Some of the vertices of this cube turn out to me mathematically inconsistent, or are ruled out for physical reasons such as having negative energy states (c.f. the aforementioned relativistic quantum particle theory). Some of them are consistent, but uninteresting because the various limits they assume don't occur naturally in our universe, e.g. a quantum theory of Newtonian gravity. Other vertices represent theories that are good approximations to reality in various regimes, and way over in the opposite corner from Newtonian mechanics is the unified theory of absolutely everything (assuming such a thing actually exists).

The point of explaining all this is just so I can reinterpret the poll question as saying, "Which other direction on the hypercube is most like the quantization direction?". If I have to choose, I would say it is most similar to the probabilization direction, but it also has elements of genuine paradigm change that probabilization lacks. Therefore, it is like a large dose of probabilization with a little hint of something like relitivization.

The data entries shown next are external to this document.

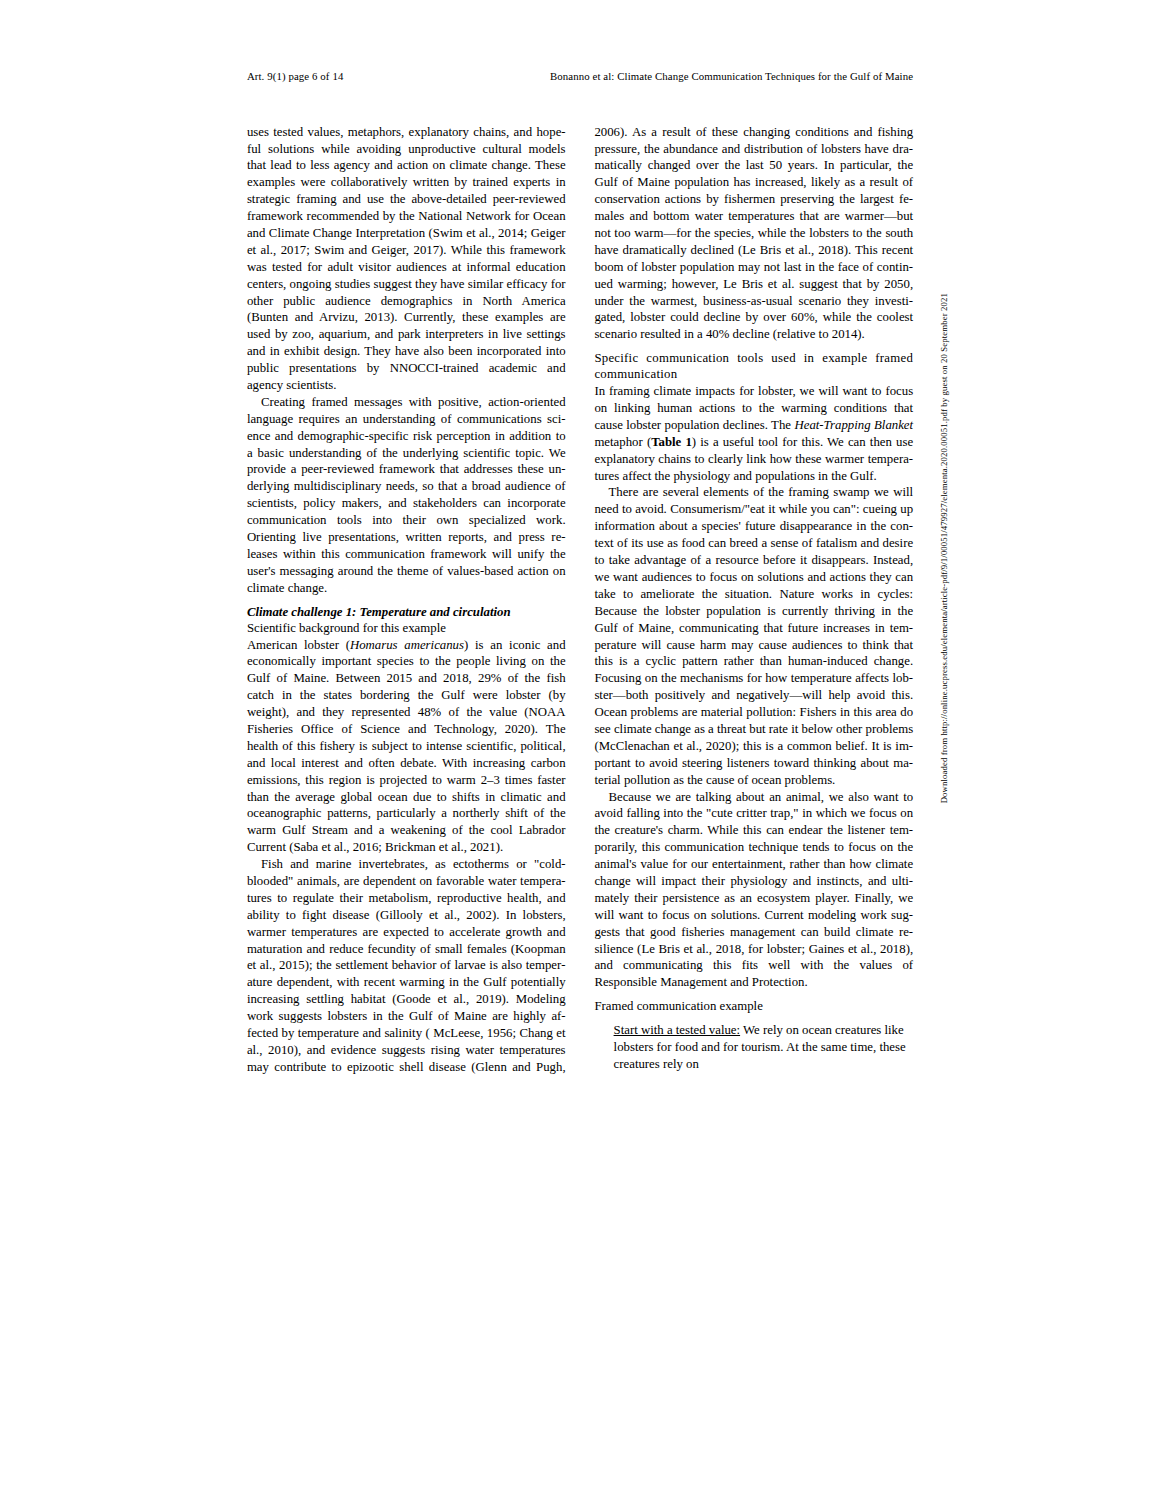Art. 9(1) page 6 of 14 Bonanno et al: Climate Change Communication Techniques for the Gulf of Maine
Downloaded from http://online.ucpress.edu/elementa/article-pdf/9/1/00051/479927/elementa.2020.00051.pdf by guest on 20 September 2021
uses tested values, metaphors, explanatory chains, and hopeful solutions while avoiding unproductive cultural models that lead to less agency and action on climate change. These examples were collaboratively written by trained experts in strategic framing and use the above-detailed peer-reviewed framework recommended by the National Network for Ocean and Climate Change Interpretation (Swim et al., 2014; Geiger et al., 2017; Swim and Geiger, 2017). While this framework was tested for adult visitor audiences at informal education centers, ongoing studies suggest they have similar efficacy for other public audience demographics in North America (Bunten and Arvizu, 2013). Currently, these examples are used by zoo, aquarium, and park interpreters in live settings and in exhibit design. They have also been incorporated into public presentations by NNOCCI-trained academic and agency scientists.
Creating framed messages with positive, action-oriented language requires an understanding of communications science and demographic-specific risk perception in addition to a basic understanding of the underlying scientific topic. We provide a peer-reviewed framework that addresses these underlying multidisciplinary needs, so that a broad audience of scientists, policy makers, and stakeholders can incorporate communication tools into their own specialized work. Orienting live presentations, written reports, and press releases within this communication framework will unify the user's messaging around the theme of values-based action on climate change.
Climate challenge 1: Temperature and circulation
Scientific background for this example
American lobster (Homarus americanus) is an iconic and economically important species to the people living on the Gulf of Maine. Between 2015 and 2018, 29% of the fish catch in the states bordering the Gulf were lobster (by weight), and they represented 48% of the value (NOAA Fisheries Office of Science and Technology, 2020). The health of this fishery is subject to intense scientific, political, and local interest and often debate. With increasing carbon emissions, this region is projected to warm 2–3 times faster than the average global ocean due to shifts in climatic and oceanographic patterns, particularly a northerly shift of the warm Gulf Stream and a weakening of the cool Labrador Current (Saba et al., 2016; Brickman et al., 2021).
Fish and marine invertebrates, as ectotherms or "cold-blooded" animals, are dependent on favorable water temperatures to regulate their metabolism, reproductive health, and ability to fight disease (Gillooly et al., 2002). In lobsters, warmer temperatures are expected to accelerate growth and maturation and reduce fecundity of small females (Koopman et al., 2015); the settlement behavior of larvae is also temperature dependent, with recent warming in the Gulf potentially increasing settling habitat (Goode et al., 2019). Modeling work suggests lobsters in the Gulf of Maine are highly affected by temperature and salinity ( McLeese, 1956; Chang et al., 2010), and evidence suggests rising water temperatures may contribute to epizootic shell disease (Glenn and Pugh, 2006). As a result of these changing conditions and fishing pressure, the abundance and distribution of lobsters have dramatically changed over the last 50 years. In particular, the Gulf of Maine population has increased, likely as a result of conservation actions by fishermen preserving the largest females and bottom water temperatures that are warmer—but not too warm—for the species, while the lobsters to the south have dramatically declined (Le Bris et al., 2018). This recent boom of lobster population may not last in the face of continued warming; however, Le Bris et al. suggest that by 2050, under the warmest, business-as-usual scenario they investigated, lobster could decline by over 60%, while the coolest scenario resulted in a 40% decline (relative to 2014).
Specific communication tools used in example framed communication
In framing climate impacts for lobster, we will want to focus on linking human actions to the warming conditions that cause lobster population declines. The Heat-Trapping Blanket metaphor (Table 1) is a useful tool for this. We can then use explanatory chains to clearly link how these warmer temperatures affect the physiology and populations in the Gulf.
There are several elements of the framing swamp we will need to avoid. Consumerism/"eat it while you can": cueing up information about a species' future disappearance in the context of its use as food can breed a sense of fatalism and desire to take advantage of a resource before it disappears. Instead, we want audiences to focus on solutions and actions they can take to ameliorate the situation. Nature works in cycles: Because the lobster population is currently thriving in the Gulf of Maine, communicating that future increases in temperature will cause harm may cause audiences to think that this is a cyclic pattern rather than human-induced change. Focusing on the mechanisms for how temperature affects lobster—both positively and negatively—will help avoid this. Ocean problems are material pollution: Fishers in this area do see climate change as a threat but rate it below other problems (McClenachan et al., 2020); this is a common belief. It is important to avoid steering listeners toward thinking about material pollution as the cause of ocean problems.
Because we are talking about an animal, we also want to avoid falling into the "cute critter trap," in which we focus on the creature's charm. While this can endear the listener temporarily, this communication technique tends to focus on the animal's value for our entertainment, rather than how climate change will impact their physiology and instincts, and ultimately their persistence as an ecosystem player. Finally, we will want to focus on solutions. Current modeling work suggests that good fisheries management can build climate resilience (Le Bris et al., 2018, for lobster; Gaines et al., 2018), and communicating this fits well with the values of Responsible Management and Protection.
Framed communication example
Start with a tested value: We rely on ocean creatures like lobsters for food and for tourism. At the same time, these creatures rely on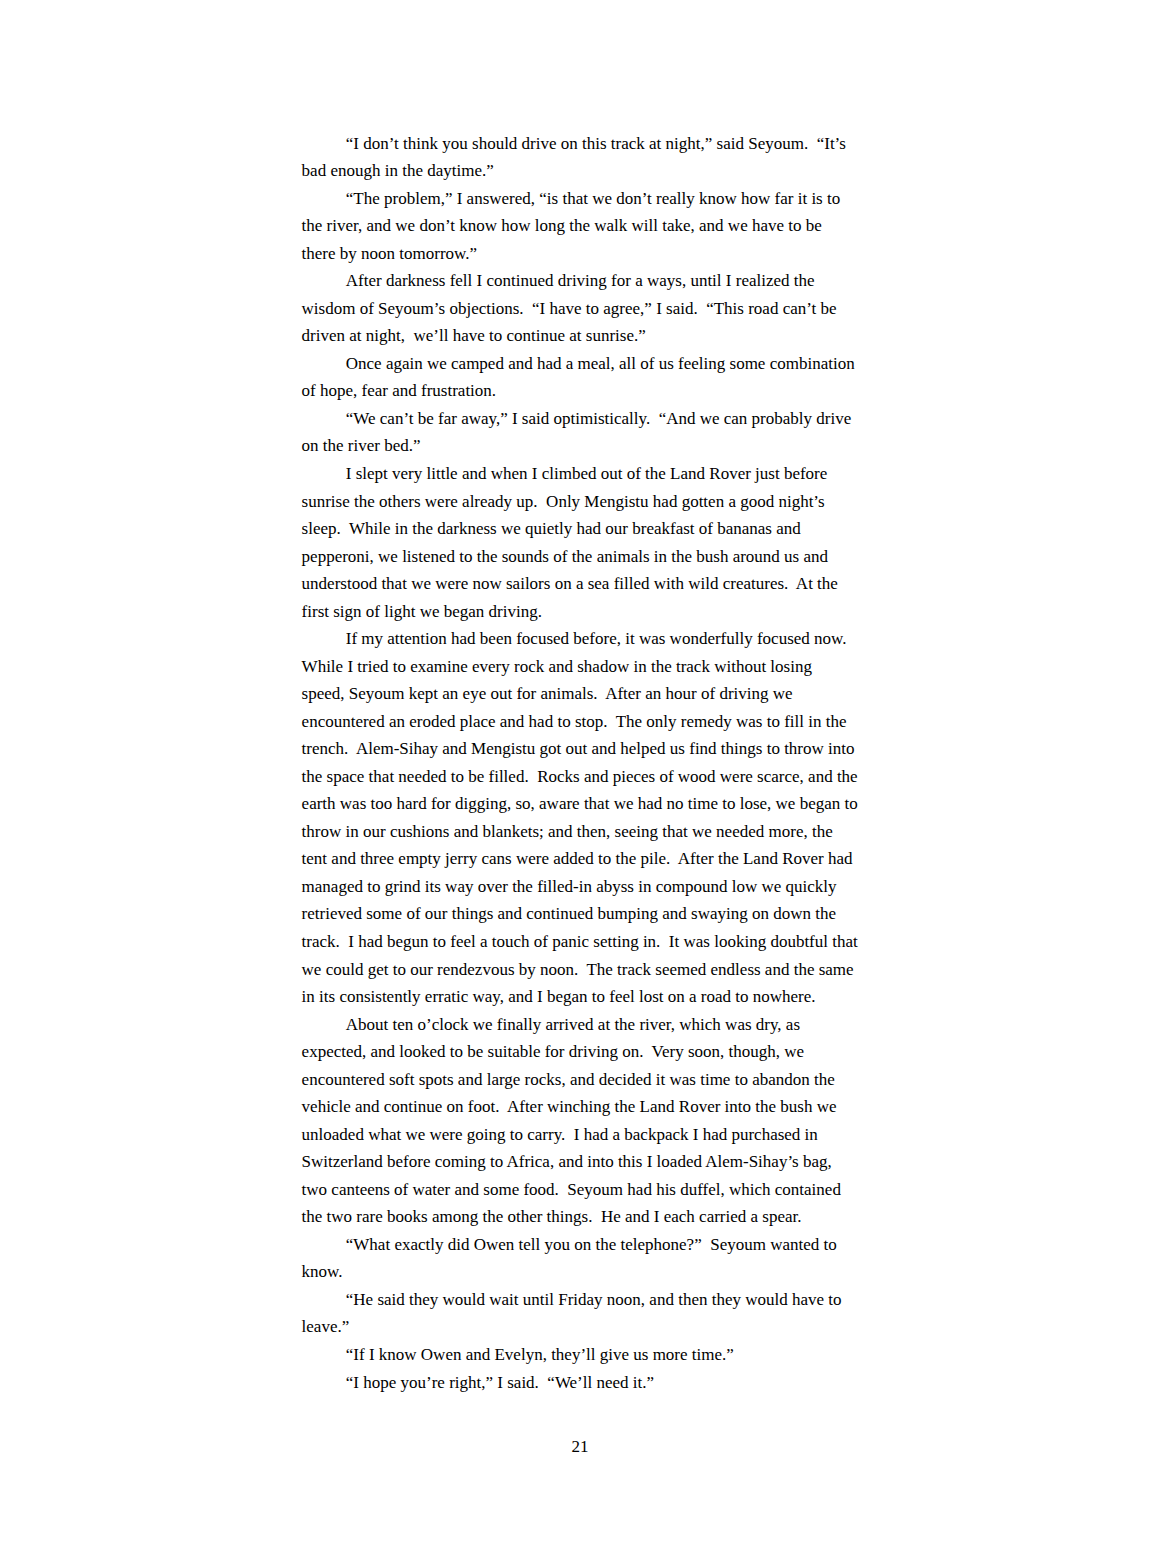“I don’t think you should drive on this track at night,” said Seyoum. “It’s bad enough in the daytime.”
“The problem,” I answered, “is that we don’t really know how far it is to the river, and we don’t know how long the walk will take, and we have to be there by noon tomorrow.”
After darkness fell I continued driving for a ways, until I realized the wisdom of Seyoum’s objections. “I have to agree,” I said. “This road can’t be driven at night, we’ll have to continue at sunrise.”
Once again we camped and had a meal, all of us feeling some combination of hope, fear and frustration.
“We can’t be far away,” I said optimistically. “And we can probably drive on the river bed.”
I slept very little and when I climbed out of the Land Rover just before sunrise the others were already up. Only Mengistu had gotten a good night’s sleep. While in the darkness we quietly had our breakfast of bananas and pepperoni, we listened to the sounds of the animals in the bush around us and understood that we were now sailors on a sea filled with wild creatures. At the first sign of light we began driving.
If my attention had been focused before, it was wonderfully focused now. While I tried to examine every rock and shadow in the track without losing speed, Seyoum kept an eye out for animals. After an hour of driving we encountered an eroded place and had to stop. The only remedy was to fill in the trench. Alem-Sihay and Mengistu got out and helped us find things to throw into the space that needed to be filled. Rocks and pieces of wood were scarce, and the earth was too hard for digging, so, aware that we had no time to lose, we began to throw in our cushions and blankets; and then, seeing that we needed more, the tent and three empty jerry cans were added to the pile. After the Land Rover had managed to grind its way over the filled-in abyss in compound low we quickly retrieved some of our things and continued bumping and swaying on down the track. I had begun to feel a touch of panic setting in. It was looking doubtful that we could get to our rendezvous by noon. The track seemed endless and the same in its consistently erratic way, and I began to feel lost on a road to nowhere.
About ten o’clock we finally arrived at the river, which was dry, as expected, and looked to be suitable for driving on. Very soon, though, we encountered soft spots and large rocks, and decided it was time to abandon the vehicle and continue on foot. After winching the Land Rover into the bush we unloaded what we were going to carry. I had a backpack I had purchased in Switzerland before coming to Africa, and into this I loaded Alem-Sihay’s bag, two canteens of water and some food. Seyoum had his duffel, which contained the two rare books among the other things. He and I each carried a spear.
“What exactly did Owen tell you on the telephone?” Seyoum wanted to know.
“He said they would wait until Friday noon, and then they would have to leave.”
“If I know Owen and Evelyn, they’ll give us more time.”
“I hope you’re right,” I said. “We’ll need it.”
21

However, the true answer is: fish, because, after all, the different directions on the cube are all orthogonal to one another.

None of the answers given are really all that good. Arguments can be made for three of them (GR:Newtonian Mechanics, Stat Mech:Thermo, and TOE:Standard Model), but even those are a real stretch. Most of the others range from silly to "What are you smoking and where do I get some?" The last choice you offer, however, has a Zen-like attraction.

So by a much different line of reasoning I come to the same conclusion as Matt: the best answer is "Fish".

By Eric Lund (not verified) on 20 May 2010 #permalink

Hi, Matt,
Not bad. The comparability of conventional Probabilization with quantization stops short, as you know, at the difference between the sometimes negative Wigner function presentation of a quantum state and a positive semi-definite probability distribution over phase space as a presentation of a Liouville-type state, despite the otherwise rather good equivalence.

If one instead introduces algebraic presentations of quantum fields and of random fields, one can show them to be empirically equivalent, at least for the free (complex) Klein-Gordon field case, as I do in EPL 87 (2009) 31002, http://dx.doi.org/10.1209/0295-5075/87/31002 , http://arxiv.org/abs/0905.1263 . The algebras concerned are isomorphic, but the bridge principles between the empirical data and the abstract mathematics are somewhat different. FWIW, this introduces a somewhat subtle spanner in the works.

So, in terms of a theory not-quite-a-cube, "introducing a Lorentz invariant vacuum state over an algebraic presentation" of a quantum field or of a random field results in the same mathematical structure. Of course I've been working for some time on whether anything approximately similar can be said for interacting fields.

I suggest another direction for your theory cube relevant to quantization: contextualization, the ability to describe multiple experiments using a single state (and incompatible measurements).

The idea that QM:NM::SM:TD is to me almost perfectly wrong-headed, in that I could more happily vote for QM:NM::TD:SM, although the attraction of QM:NM::SM:TD for some voters is only to be expected. QM:NM::Fish.